The evidence supports the use of a range of interventions for problematic alcohol and drug use in children and younger people, but is less definitive about which type of treatment or service is better for specific population groups. Services that can provide a range of treatment modalities will be best placed to respond to the specific needs of the young person, and their family if relevant. Treatment planning should be tailored for each young person, taking into account co-existing disorders, developmental issues and their family and social environment.

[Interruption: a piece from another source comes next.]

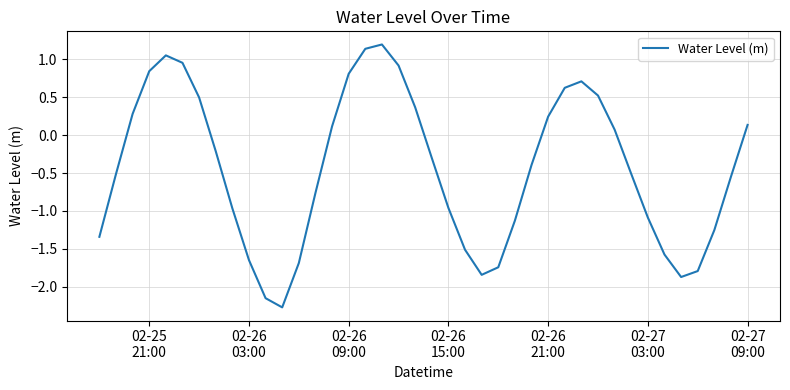

What is the difference between the maximum and minimum values?

3.5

The evidence shows that services are best set up separately and specifically for young people (rather than integrated with adult services) to ensure a developmental and engagement-focussed approach. The implementation of effective treatments for young people in Scotland with alcohol and drug use disorders is critical, not only to alleviate suffering within a vulnerable sector of the population, but also as a means of altering trajectories of harmful alcohol and drug use that can persist into adulthood.